Сандра полезла в массивный комод, завозилась. Вадим наконец решил осмотреться. Мебели в помещении было мало: комод, три разнокалиберных стула, овальный стол и книжные полки. Книги громоздились стопками, занимали самодельные полки и валялись на диване.
— Так выпьем или поиграем в цивил?
— Не понял. — Вадим уставился на пузатую пластиковую баклажку.
— Наверное, тебе привычнее пить из хм… рюмки. Во-о-от.
Граненый стакан наполнился на четверть. Вадим поднес пойло к губам и скривился: оно воняло обувным клеем.
— Я точно не подохну от этого? Коньяк, блин! Самогон из резины, а не коньяк!

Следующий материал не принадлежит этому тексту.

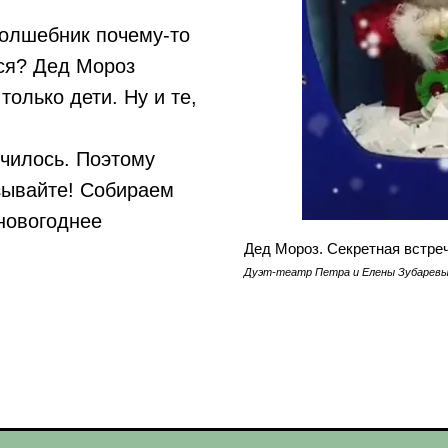
волшебник почему-то
тся? Дед Мороз
только дети. Ну и те,
училось. Поэтому
азывайте! Собираем
 новогоднее
Дед Мороз. Секретная встре
Дуэт-театр Петра и Елены Зубаревы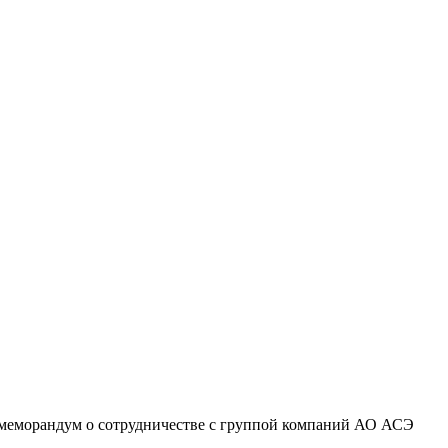
меморандум о сотрудничестве с группой компаний АО АСЭ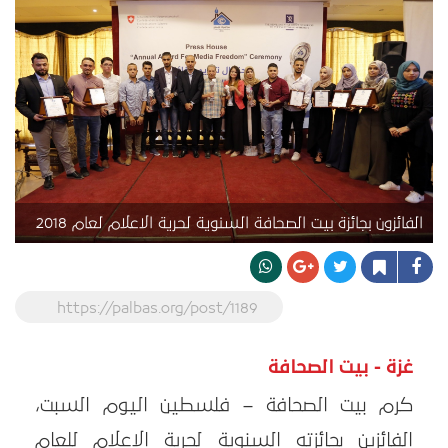
الفائزون بجائزة بيت الصحافة السنوية لحرية الاعلام لعام 2018
https://palbas.org/post/1189
غزة - بيت الصحافة
كرم بيت الصحافة – فلسطين اليوم السبت،
الفائزين بجائزته السنوية لحرية الاعلام للعام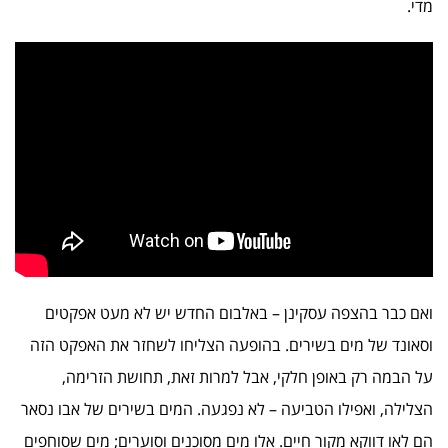
מדי.
ואם כבר בהצפה עסקינן – באלבום החדש יש לא מעט אפקטים
וסאונד של מים בשירים. בהופעה הצליחו לשחזר את האפקט הזה
על הבמה רק באופן חלקי, אבל למרות זאת, תחושת הזרימה,
הצלילה, ואפילו הטביעה – לא נפגעה. המים בשירים של אבו נסאר
הם לאו דווקא מקור חיים. אלו מים מסוכנים וסוערים; מים שסוחפים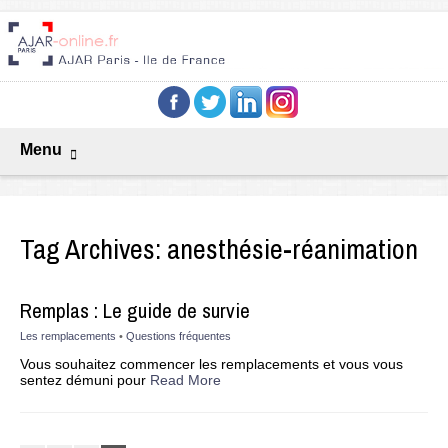
Menu
Tag Archives:
anesthésie-réanimation
Remplas : Le guide de survie
Les remplacements
•
Questions fréquentes
Vous souhaitez commencer les remplacements et vous vous
sentez démuni pour
Read More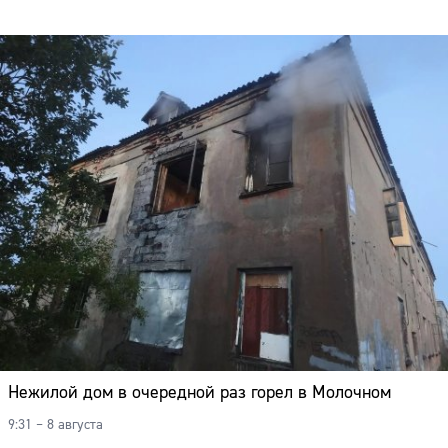
Нежилой дом в очередной раз горел в Молочном
9:31 – 8 августа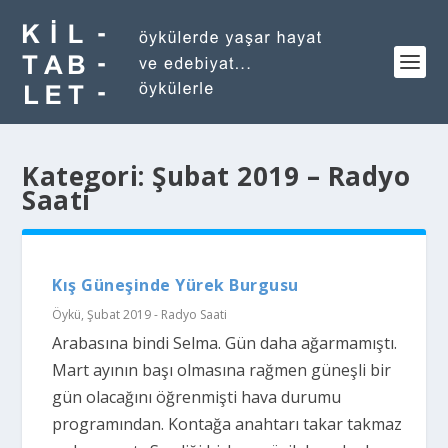
Kategori:
Şubat 2019 – Radyo
Saati
Kış Güneşinde Yürek Burgusu
Öykü
,
Şubat 2019 - Radyo Saati
Arabasına bindi Selma. Gün daha ağarmamıştı.
Mart ayının başı olmasına rağmen güneşli bir
gün olacağını öğrenmişti hava durumu
programından. Kontağa anahtarı takar takmaz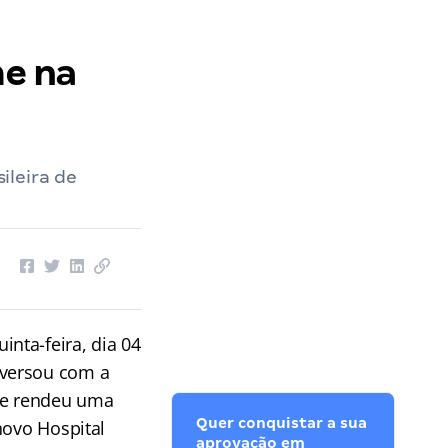
e na
ileira de
uinta-feira, dia 04
nversou com a
e rendeu uma
Quer conquistar a sua
novo Hospital
aprovação em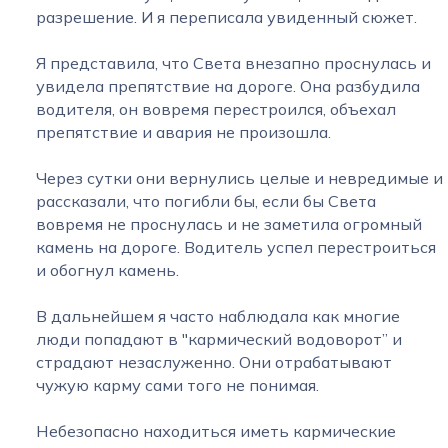
разрешение. И я переписала увиденный сюжет.
Я представила, что Света внезапно проснулась и
увидела препятствие на дороге. Она разбудила
водителя, он вовремя перестроился, объехал
препятствие и авария не произошла.
Через сутки они вернулись целые и невредимые и
рассказали, что погибли бы, если бы Света
вовремя не проснулась и не заметила огромный
камень на дороге. Водитель успел перестроиться
и обогнул камень.
В дальнейшем я часто наблюдала как многие
люди попадают в "кармический водоворот” и
страдают незаслуженно. Они отрабатывают
чужую карму сами того не понимая.
Небезопасно находиться иметь кармические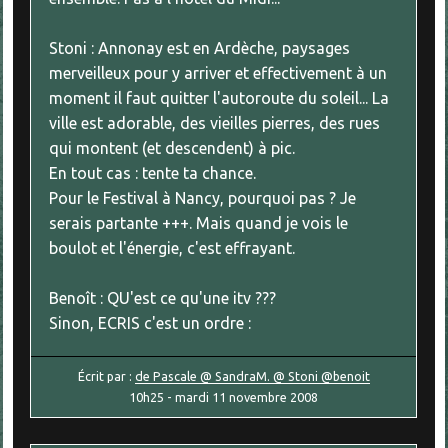
Stoni : Annonay est en Ardèche, paysages
merveilleux pour y arriver et effectivement à un
moment il faut quitter l'autoroute du soleil... La
ville est adorable, des vieilles pierres, des rues
qui montent (et descendent) à pic.
En tout cas : tente ta chance.
Pour le Festival à Nancy, pourquoi pas ? Je
serais partante +++. Mais quand je vois le
boulot et l'énergie, c'est effrayant.
Benoît : QU'est ce qu'une itv ???
Sinon, ECRIS c'est un ordre :
Écrit par :
de Pascale @ SandraM. @ Stoni @benoit
10h25
-
mardi 11
novembre 2008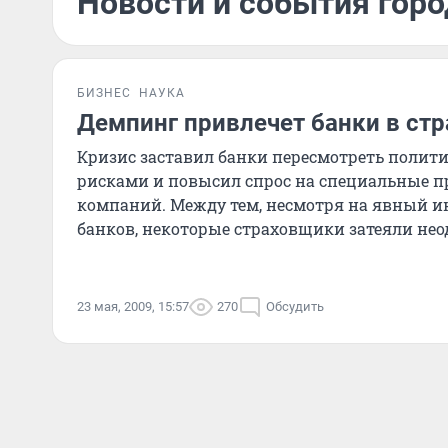
Новости и события горо
БИЗНЕС
НАУКА
Демпинг привлечет банки в ст
Кризис заставил банки пересмотреть полит
рисками и повысил спрос на специальные п
компаний. Между тем, несмотря на явный ин
банков, некоторые страховщики затеяли нео
23 мая, 2009, 15:57
270
Обсудить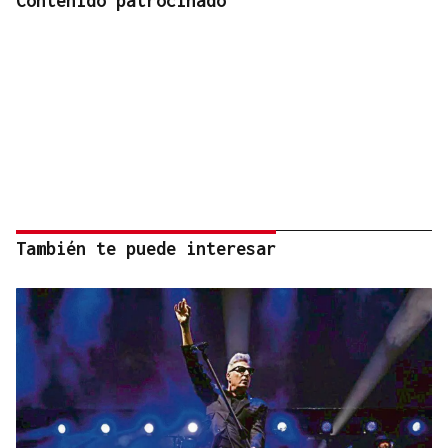
Contenido patrocinado
También te puede interesar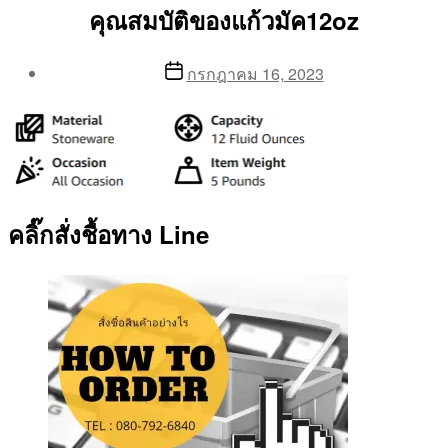
คุณสมบัติของแก้วมัค12oz
Post
Post
กรกฎาคม 16, 2023
author
date
By
Aea
คลิ๊กสั่งชื้อทาง Line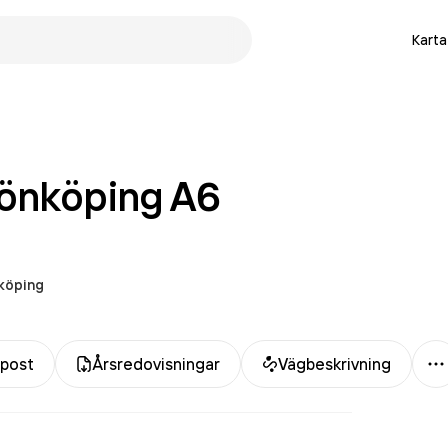
Karta
önköping A6
köping
M
-post
Årsredovisningar
Vägbeskrivning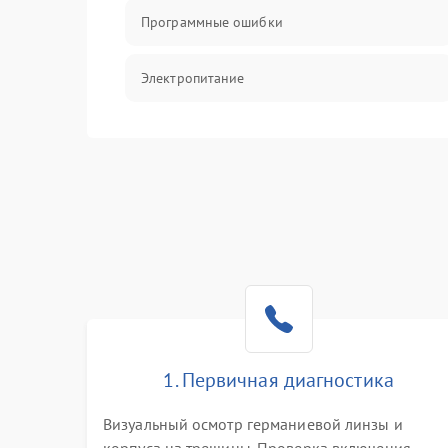
Программные ошибки
Электропитание
Измерения
Матрица
Проблемы питания
Температурные проблемы
Сбои коммуникаций и интерфейсов
1. Первичная диагностика
Программные сбои
Визуальный осмотр германиевой линзы и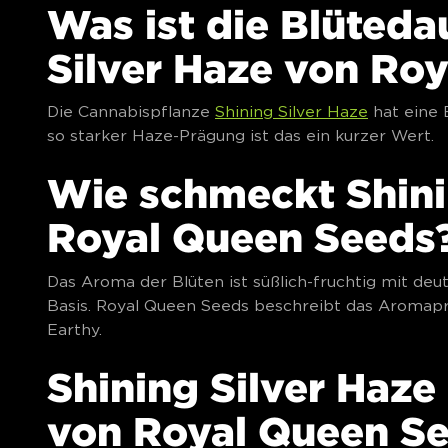
Was ist die Blüteda
Silver Haze von Ro
Die Cannabispflanze
Shining Silver Haze
hat eine 
so starker Haze-Prägung ist das ein kurzer Wert.
Wie schmeckt Shini
Royal Queen Seeds
Das Aroma der Blüten ist süßlich-fruchtig mit deu
Basis. Royal Queen Seeds beschreibt das Aromaprof
Earthy.
Shining Silver Haz
von Royal Queen S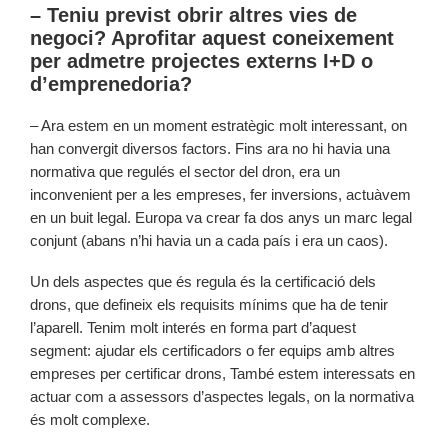
– Teniu previst obrir altres vies de
negoci? Aprofitar aquest coneixement
per admetre projectes externs I+D o
d’emprenedoria?
– Ara estem en un moment estratègic molt interessant, on
han convergit diversos factors. Fins ara no hi havia una
normativa que regulés el sector del dron, era un
inconvenient per a les empreses, fer inversions, actuàvem
en un buit legal. Europa va crear fa dos anys un marc legal
conjunt (abans n’hi havia un a cada país i era un caos).
Un dels aspectes que és regula és la certificació dels
drons, que defineix els requisits mínims que ha de tenir
l’aparell. Tenim molt interés en forma part d’aquest
segment: ajudar els certificadors o fer equips amb altres
empreses per certificar drons, També estem interessats en
actuar com a assessors d’aspectes legals, on la normativa
és molt complexe.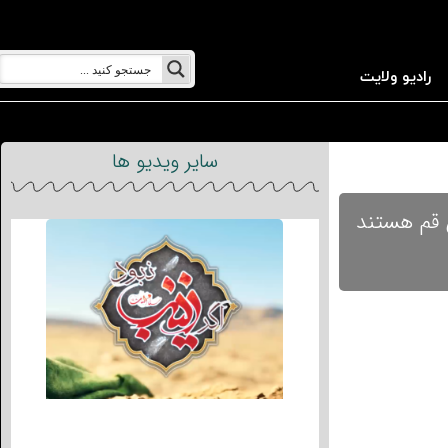
رادیو ولایت
سایر ویدیو ها
 قم هستند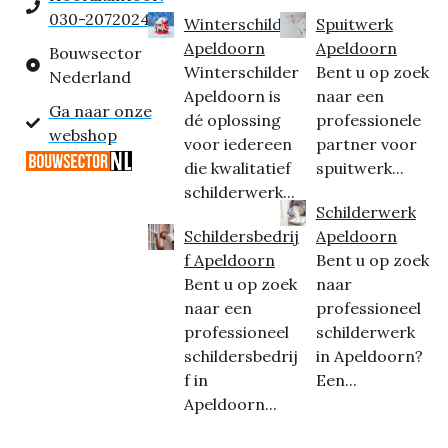
030-2072024
Winterschilder
Spuitwerk
Apeldoorn
Apeldoorn
Bouwsector
Winterschilder
Bent u op zoek
Nederland
Apeldoorn is
naar een
Ga naar onze
dé oplossing
professionele
webshop
voor iedereen
partner voor
die kwalitatief
spuitwerk...
schilderwerk...
Schilderwerk
Schildersbedrij
Apeldoorn
f Apeldoorn
Bent u op zoek
Bent u op zoek
naar
naar een
professioneel
professioneel
schilderwerk
schildersbedrij
in Apeldoorn?
f in
Een...
Apeldoorn...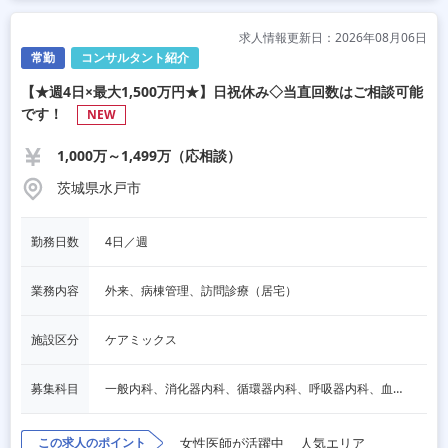
求人情報更新日：2026年08月06日
常勤
コンサルタント紹介
【★週4日×最大1,500万円★】日祝休み◇当直回数はご相談可能
です！
NEW
1,000万～1,499万（応相談）
茨城県水戸市
勤務日数
4日／週
業務内容
外来、病棟管理、訪問診療（居宅）
施設区分
ケアミックス
募集科目
一般内科、消化器内科、循環器内科、呼吸器内科、血液内科、脳神経内科、内分泌内科、老人内科、その他
この求人のポイント
女性医師が活躍中
人気エリア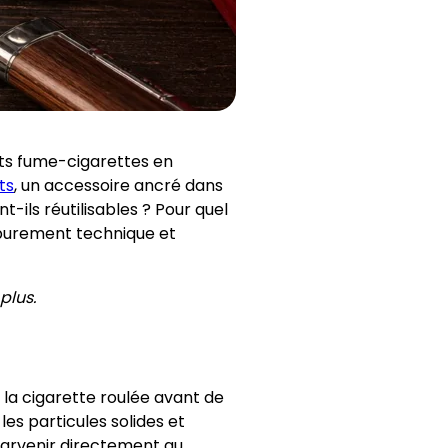
its fume-cigarettes en
ts
, un accessoire ancré dans
nt-ils réutilisables ? Pour quel
 purement technique et
plus.
e la cigarette roulée avant de
es particules solides et
parvenir directement au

— Фиг его знает, помрешь, не помрешь, — девушка дернула плечами, — ты же нежный. Коньяк ему не нравится. Знаешь, сколько у Баронства такая бутылка стоит? Ну, у Кремля…
— Хуже не будет. Ну, за… не знаю, что и сказать. За что тут пьют?
— Наверное, за удачу. За встречу, я так понимаю, пить не стоит.
Спирт обжег горло, но Вадим стерпел. Не прошло и минуты, как голова закружилась и внутри потеплело.
— Я тоже была на твоем месте… Я ведь из лунарей, понимаешь? Я преступница оттуда, и я, — она вздохнула, — видишь, жива.
— Что же ты натворила? — Вадим изо всех сил старался не показать, что у него заплетается язык.
— Не подчинилась приказу. Не смогла стрелять в людей. Там были женщины. И дети. Совсем маленькие, с цыплячьими шейками… Я могла бы сделать вид… там же и другие были. А я психанула. Дура. — Она потупилась, мелкие кудряшки зазмеились по лицу. — Хочешь узнать, что лунари делают с преступниками?
Вадим кивнул. И ее прорвало.
В черной качающейся будке сумеречно. Напротив на корточках сидит парнишка в белом нарядном шарфе поверх темного пальто, сидит совершенно неподвижно. Иногда кажется, что он — манекен. Маленький круглолицый дядечка, даже скорее дед, бормочет под нос и раскачивается. Нас, преступников, сегодня трое.
Подхожу к решетке, встаю на цыпочки: мой город. Я вижу его в последний раз, но до сих пор не верится. Меня для него нет. Меня нет уже ни для кого, память обо мне стерта из базы данных. Наверное, что-то подобное испытывает плод во время аборта. Но я по-прежнему существую. Странное ощущение.
Вижу огромные ворота, выпускающие машину. Подтягиваюсь, прижимаюсь лицом к решетке.
Далеко отъезжать не стали, так и выпустили нас около самых ворот. Выхожу. Сырой ветер треплет волосы. Четверо мужчин в бронниках держат нас под прицелом автоматов, один из стволов направлен мне в лицо. Чувствую себя голой и совершенно беззащитной. Чувствую себя вещью. Бумажкой, которой подтерлись и теперь выбрасывают.